To the extent that is possible when separated from them by a 150-year chasm of time, I want to know what it felt like to be one of the 19th-century Shakers who produced the marvelous furniture now on display at Pleasant Hill. I want to climb inside their woodworking skin, to feel the heft of their tools in my hands, to experience vicariously the joy they found in the simple act of creating beautiful objects in wood. PW

Visit Pleasant Hill

The East Family Dwelling is one of several buildings on the grounds of the restored Shaker community at Pleasant Hill, Ky., in which visitors can stay in comfortable rooms with air conditioning and private baths while enjoying the community’s 19th-century ambiance.

Tucked into the rolling hills of the bluegrass region of Kentucky, the Shaker Village of Pleasant Hill is an inspiring place for woodworkers and their families to experience Shaker life. Here you can stay in their buildings (updated with air conditioning and private baths), eat Shaker meals in the Trustee’s Office dining room, and explore all the details and trappings of Shaker life at your leisure.

Pleasant Hill includes 34 restored buildings from the community, which existed in the area from 1805 until 1923, when the last remaining resident of the community died.
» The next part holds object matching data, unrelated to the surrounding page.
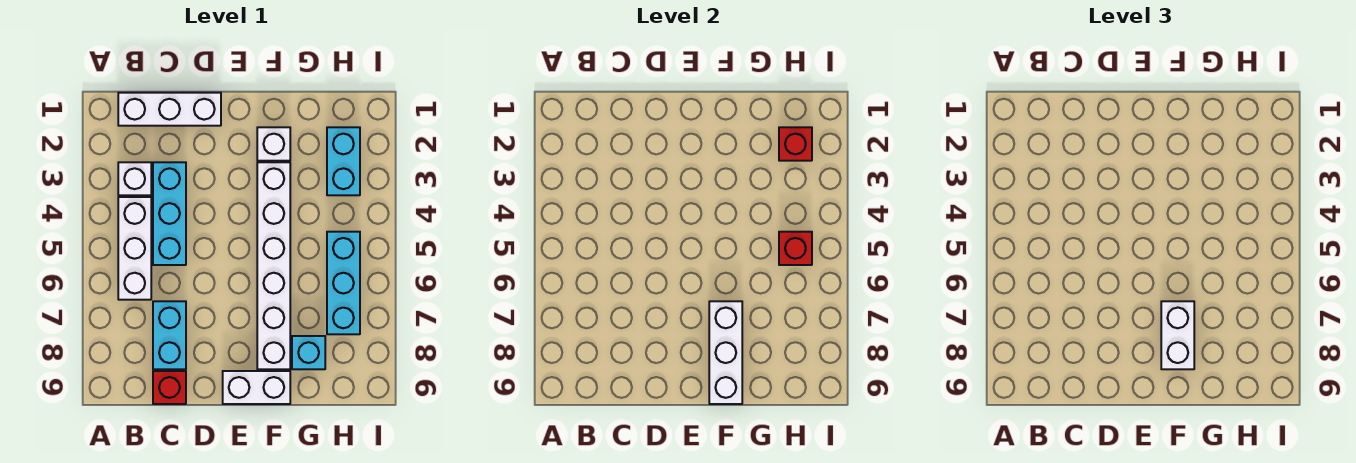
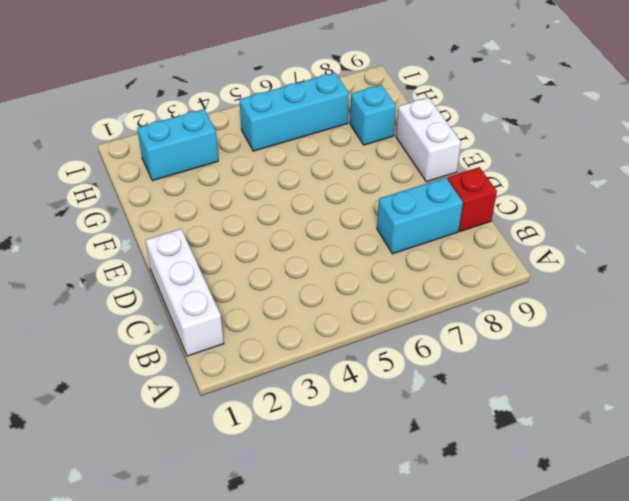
none -> white 1x1 brick [118,162,151,195]
none -> white 1x3 brick [118,197,151,300]
none -> cyan 1x3 brick [153,162,186,265]

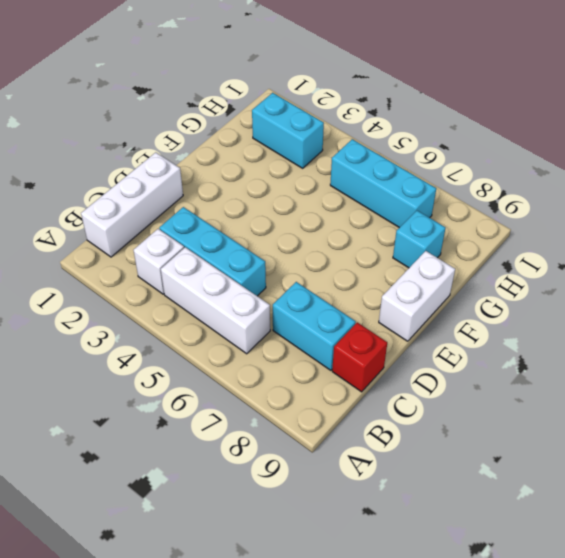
none -> white 1x1 brick [257,127,290,161]
none -> white 1x6 brick [257,162,290,369]
none -> white 1x3 brick [709,301,742,404]

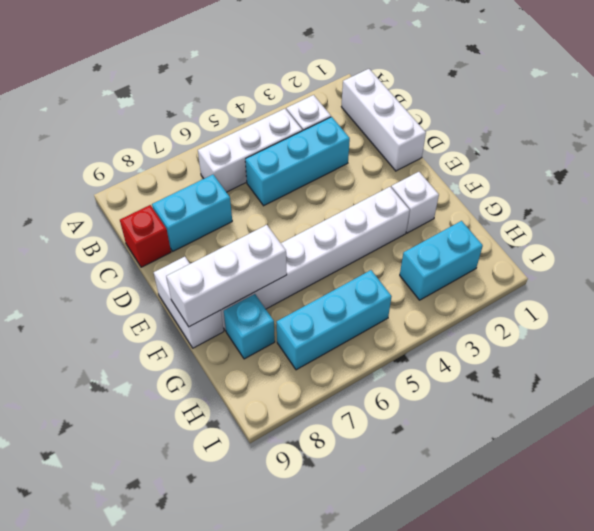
none -> red 1x1 brick [779,127,812,161]
none -> red 1x1 brick [779,232,812,265]
none -> white 1x2 brick [1161,301,1194,369]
The 2,800 acres includes hiking and horse trails, and a steamwheeler excursion on the Dixie Belle from the village’s dock on the Kentucky River.

The Centre Family Dwelling is home to a large collection of Shaker furniture pieces, including most of those in this article (some are in the Meeting House, and can be viewed on daily tours). The other buildings are also loaded with the details of Shaker craftsmanship you’ve seen in the many books about Shaker work. Plus, you can experience demonstrations of Shaker singing and craftsmanship ongoing at the village.

For those seeking a complete woodworking vacation, Berea, Ky., is a short drive away, which is home to many of the regions best woodworkers (Brian Boggs, Kelly Mehler, Warren May, David Wright and Don Weber to name just a few).